_Problem details_.
Using only the entries below, output the lines starting at the one containing "August 10, 2020" and ending at the one containing "izia. Un’operazione quest’ultima", exactly and inclusive of both, omitting the pictures.

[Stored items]

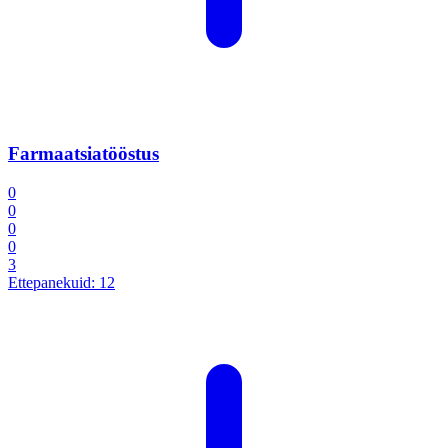
Farmaatsiatööstus
0
0
0
0
3
Ettepanekuid:
12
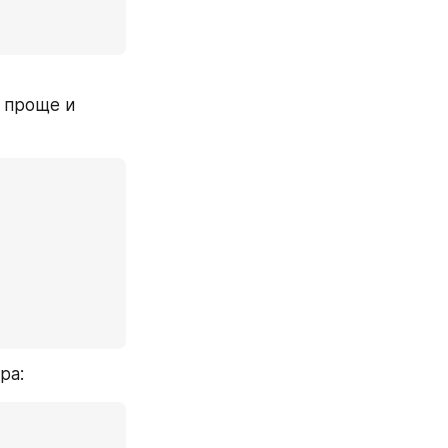
 проще и 
ра:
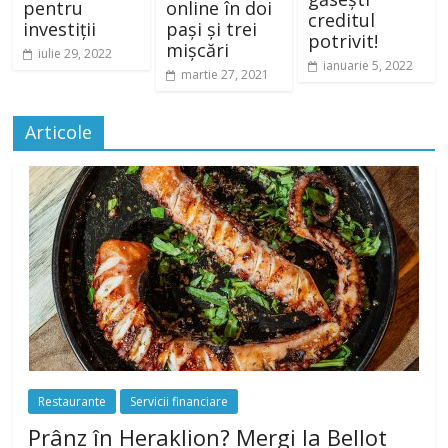
pentru
online în doi
creditul
investiții
pași și trei
potrivit!
mișcări
iulie 29, 2022
ianuarie 5, 2022
martie 27, 2021
Articole
Restaurante
Servicii financiare
Prânz în Heraklion? Mergi la Bellot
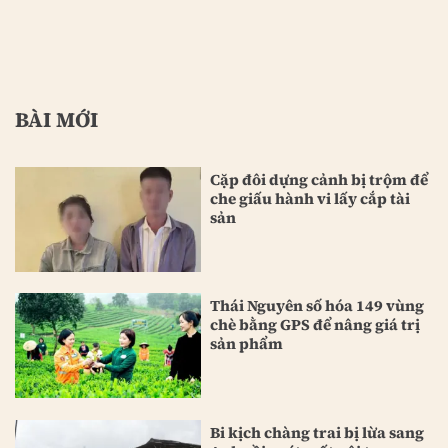
BÀI MỚI
Cặp đôi dựng cảnh bị trộm để
che giấu hành vi lấy cắp tài
sản
Thái Nguyên số hóa 149 vùng
chè bằng GPS để nâng giá trị
sản phẩm
Bi kịch chàng trai bị lừa sang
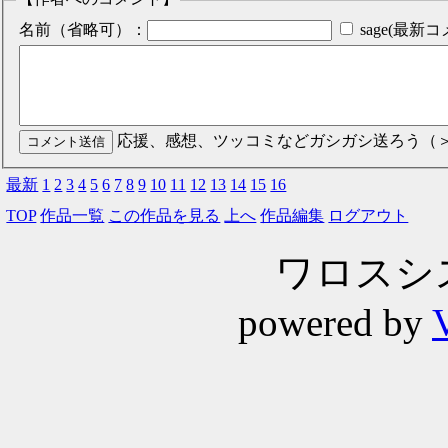
名前（省略可）：
sage(最
応援、感想、ツッコミなどガシガシ送ろう（
最新
1
2
3
4
5
6
7
8
9
10
11
12
13
14
15
16
TOP
作品一覧
この作品を見る
上へ
作品編集
ログアウト
ワロスシステ
powered by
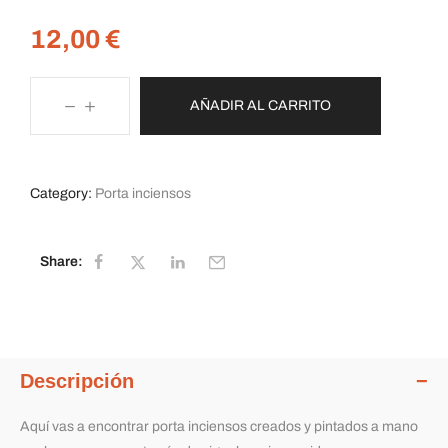
12,00
€
AÑADIR AL CARRITO
Category:
Porta inciensos
Share:
Descripción
Aquí vas a encontrar porta inciensos creados y pintados a mano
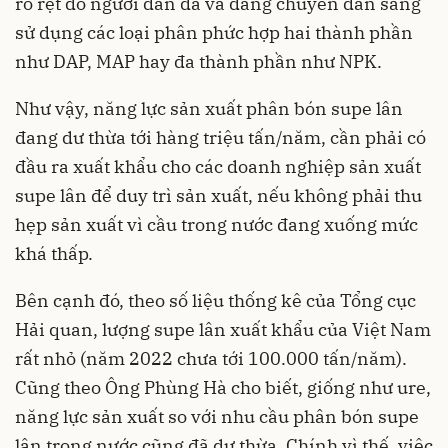
rõ rệt do người dân đã và đang chuyển dần sang
sử dụng các loại phân phức hợp hai thành phần
như DAP, MAP hay đa thành phần như NPK.
Như vậy, năng lực sản xuất phân bón supe lân
đang dư thừa tới hàng triệu tấn/năm, cần phải có
đầu ra xuất khẩu cho các doanh nghiệp sản xuất
supe lân để duy trì sản xuất, nếu không phải thu
hẹp sản xuất vì cầu trong nước đang xuống mức
khá thấp.
Bên cạnh đó, theo số liệu thống kê của Tổng cục
Hải quan, lượng supe lân xuất khẩu của Việt Nam
rất nhỏ (năm 2022 chưa tới 100.000 tấn/năm).
Cũng theo Ông Phùng Hà cho biết, giống như ure,
năng lực sản xuất so với nhu cầu phân bón supe
lân trong nước cũng đã dư thừa. Chính vì thế, việc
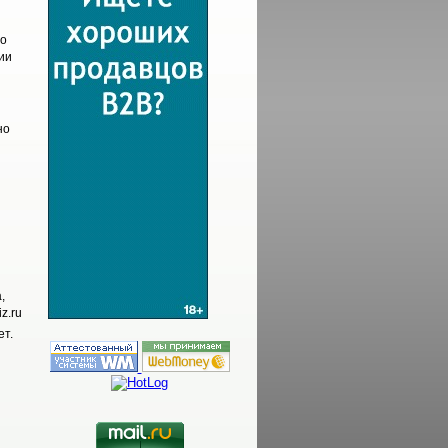
но
ии
но
,
z.ru
т.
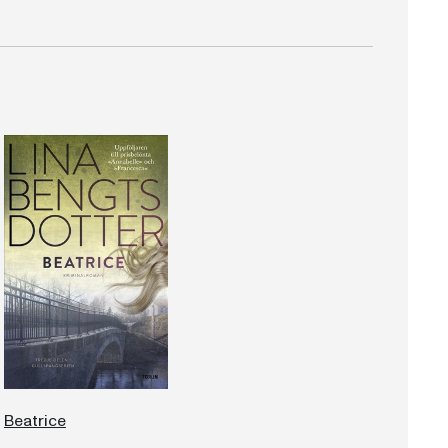
Beatrice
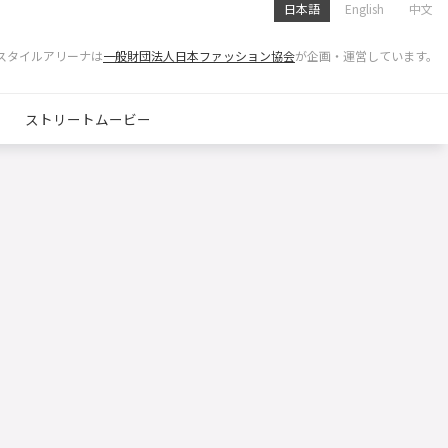
日本語
English
中文
スタイルアリーナは
一般財団法人日本ファッション協会
が企画・運営しています。
ストリートムービー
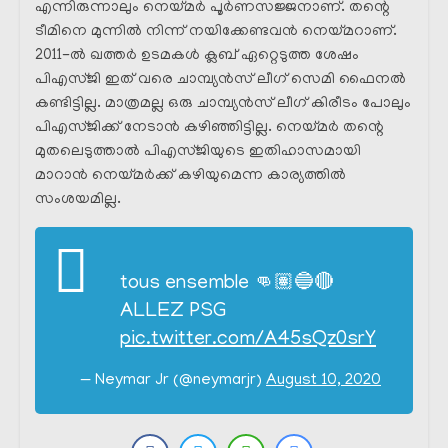
എന്നിരുന്നാലും നെയ്മർ പൂർണസജ്ജനാണ്. തന്റെ
ടീമിനെ മുന്നിൽ നിന്ന് നയിക്കേണ്ടവൻ നെയ്മറാണ്.
2011-ൽ ഖത്തർ ഉടമകൾ ക്ലബ് ഏറ്റെടുത്ത ശേഷം
പിഎസ്ജി ഇത് വരെ ചാമ്പ്യൻസ് ലീഗ് സെമി ഫൈനൽ
കണ്ടിട്ടില്ല. മാത്രമല്ല ഒരു ചാമ്പ്യൻസ് ലീഗ് കിരീടം പോലും
പിഎസ്ജിക്ക് നേടാൻ കഴിഞ്ഞിട്ടില്ല. നെയ്മർ തന്റെ
മുതലെടുത്താൽ പിഎസ്ജിയുടെ ഇതിഹാസമായി
മാറാൻ നെയ്മർക്ക് കഴിയുമെന്ന കാര്യത്തിൽ
സംശയമില്ല.
tous ensemble 👊🏽🔵🔴
ALLEZ PSG
pic.twitter.com/A45sQz0srY
— Neymar Jr (@neymarjr)
August 10, 2020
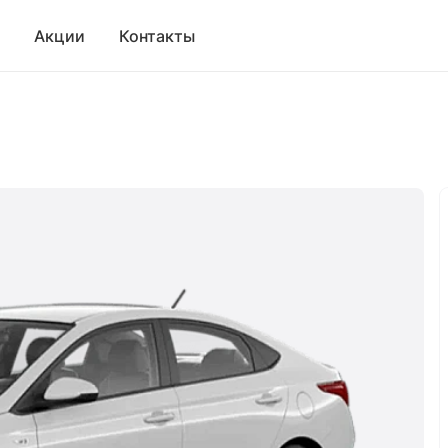
Акции
Контакты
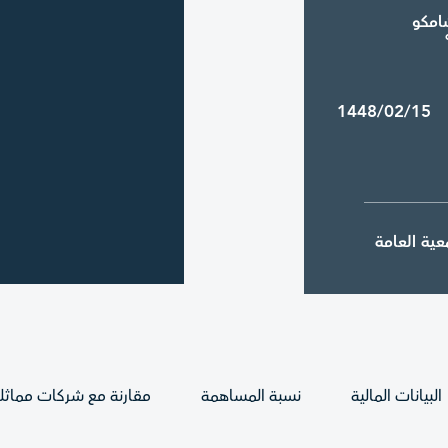
امكو
1448/02/15
عية العامة
1448/01/14
البيانات المالية
نسبة المساهمة
مقارنة مع شركات مماثل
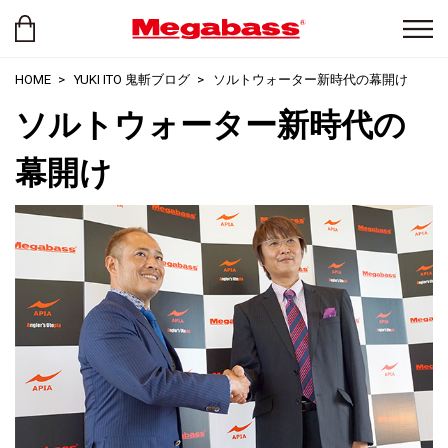
HOME
YUKI ITO 鬼斬ブログ
ソルトウォーター新時代の幕開け
ソルトウォーター新時代の
幕開け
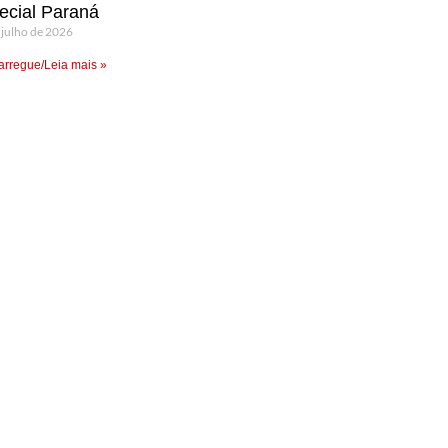
ecial Paraná
 julho de 2026
rregue/Leia mais »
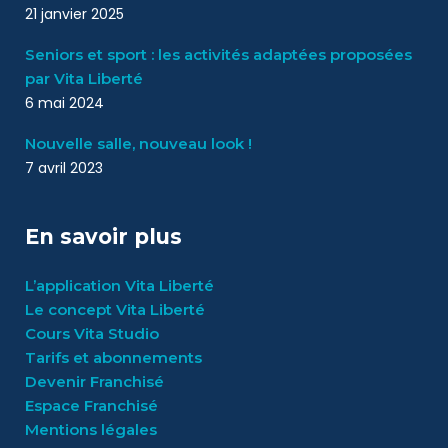
21 janvier 2025
Seniors et sport : les activités adaptées proposées
par Vita Liberté
6 mai 2024
Nouvelle salle, nouveau look !
7 avril 2023
En savoir plus
L’application Vita Liberté
Le concept Vita Liberté
Cours Vita Studio
Tarifs et abonnements
Devenir Franchisé
Espace Franchisé
Mentions légales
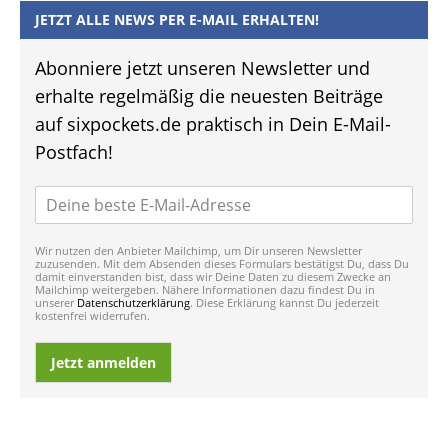
JETZT ALLE NEWS PER E-MAIL ERHALTEN!
Abonniere jetzt unseren Newsletter und
erhalte regelmäßig die neuesten Beiträge
auf sixpockets.de praktisch in Dein E-Mail-
Postfach!
Wir nutzen den Anbieter Mailchimp, um Dir unseren Newsletter
zuzusenden. Mit dem Absenden dieses Formulars bestätigst Du, dass Du
damit einverstanden bist, dass wir Deine Daten zu diesem Zwecke an
Mailchimp weitergeben. Nähere Informationen dazu findest Du in
unserer
Datenschutzerklärung
. Diese Erklärung kannst Du jederzeit
kostenfrei widerrufen.
Jetzt anmelden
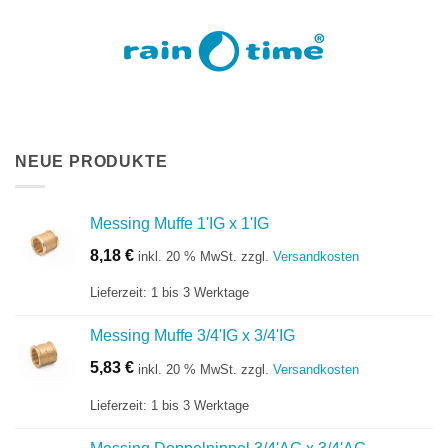
NEUE PRODUKTE
Messing Muffe 1'IG x 1'IG
8,18
€
inkl. 20 % MwSt.
zzgl.
Versandkosten
Lieferzeit:
1 bis 3 Werktage
Messing Muffe 3/4'IG x 3/4'IG
5,83
€
inkl. 20 % MwSt.
zzgl.
Versandkosten
Lieferzeit:
1 bis 3 Werktage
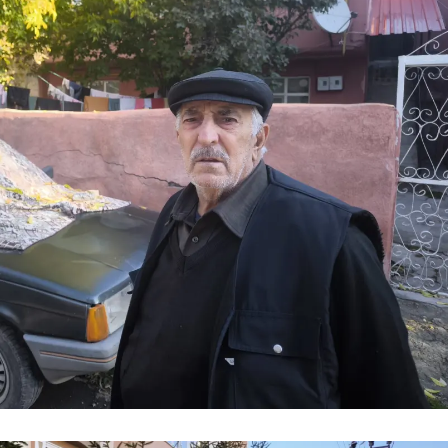
Yozgat
Zonguldak
Aksaray
Bayburt
Karaman
Kırıkkale
Batman
Şırnak
Bartın
Ardahan
Iğdır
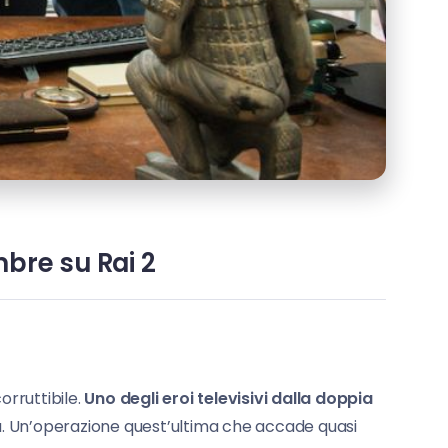
mbre su Rai 2
orruttibile.
Uno degli eroi televisivi dalla doppia
izia. Un’operazione quest’ultima che accade quasi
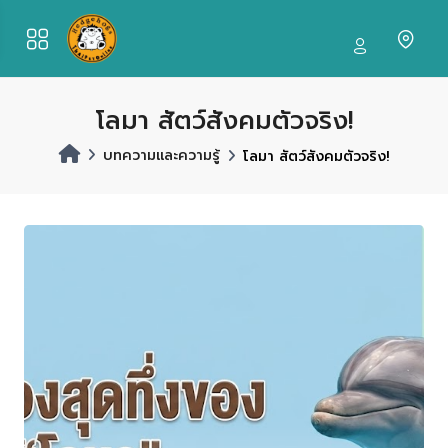
โลมา สัตว์สังคมตัวจริง!
บทความและความรู้
โลมา สัตว์สังคมตัวจริง!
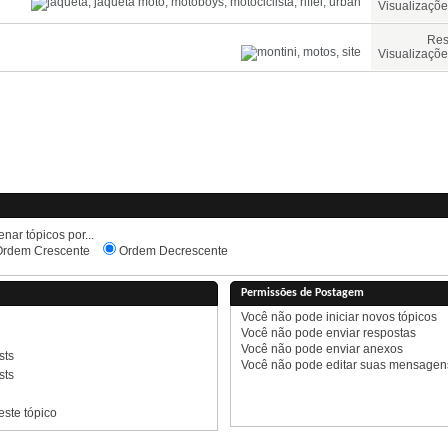
Visualizaçõe
Res
Visualizaçõe
nar tópicos por...
rdem Crescente
Ordem Decrescente
Permissões de Postagem
Você
não pode
iniciar novos tópicos
Você
não pode
enviar respostas
Você
não pode
enviar anexos
sts
Você
não pode
editar suas mensagen
sts
ste tópico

_Exercise response_.
August 10, 2020
Акции
Контакты
امكو
1448/02/15
عية العامة
1448/01/14
البيانات المالية
نسبة المساهمة
مقارنة مع شركات مماثل
HOME
YUKI ITO 鬼斬ブログ
ソルトウォーター新時代の幕開け
ソルトウォーター新時代の
幕開け
ecial Paraná
 julho de 2026
rregue/Leia mais »
21 janvier 2025
Seniors et sport : les activités adaptées proposées
par Vita Liberté
6 mai 2024
Nouvelle salle, nouveau look !
7 avril 2023
En savoir plus
L’application Vita Liberté
Le concept Vita Liberté
Cours Vita Studio
Tarifs et abonnements
Devenir Franchisé
Espace Franchisé
Mentions légales
JETZT ALLE NEWS PER E-MAIL ERHALTEN!
Abonniere jetzt unseren Newsletter und
erhalte regelmäßig die neuesten Beiträge
auf sixpockets.de praktisch in Dein E-Mail-
Postfach!
Wir nutzen den Anbieter Mailchimp, um Dir unseren Newsletter
zuzusenden. Mit dem Absenden dieses Formulars bestätigst Du, dass Du
damit einverstanden bist, dass wir Deine Daten zu diesem Zwecke an
Mailchimp weitergeben. Nähere Informationen dazu findest Du in
unserer
Datenschutzerklärung
. Diese Erklärung kannst Du jederzeit
kostenfrei widerrufen.
Jetzt anmelden
NEUE PRODUKTE
Messing Muffe 1'IG x 1'IG
8,18
€
inkl. 20 % MwSt.
zzgl.
Versandkosten
Lieferzeit:
1 bis 3 Werktage
Messing Muffe 3/4'IG x 3/4'IG
5,83
€
inkl. 20 % MwSt.
zzgl.
Versandkosten
Lieferzeit:
1 bis 3 Werktage
Yozgat
Zonguldak
Aksaray
Bayburt
Karaman
Kırıkkale
Batman
Şırnak
Bartın
Ardahan
Iğdır
mbre su Rai 2
orruttibile.
Uno degli eroi televisivi dalla doppia
izia. Un’operazione quest’ultima che accade quasi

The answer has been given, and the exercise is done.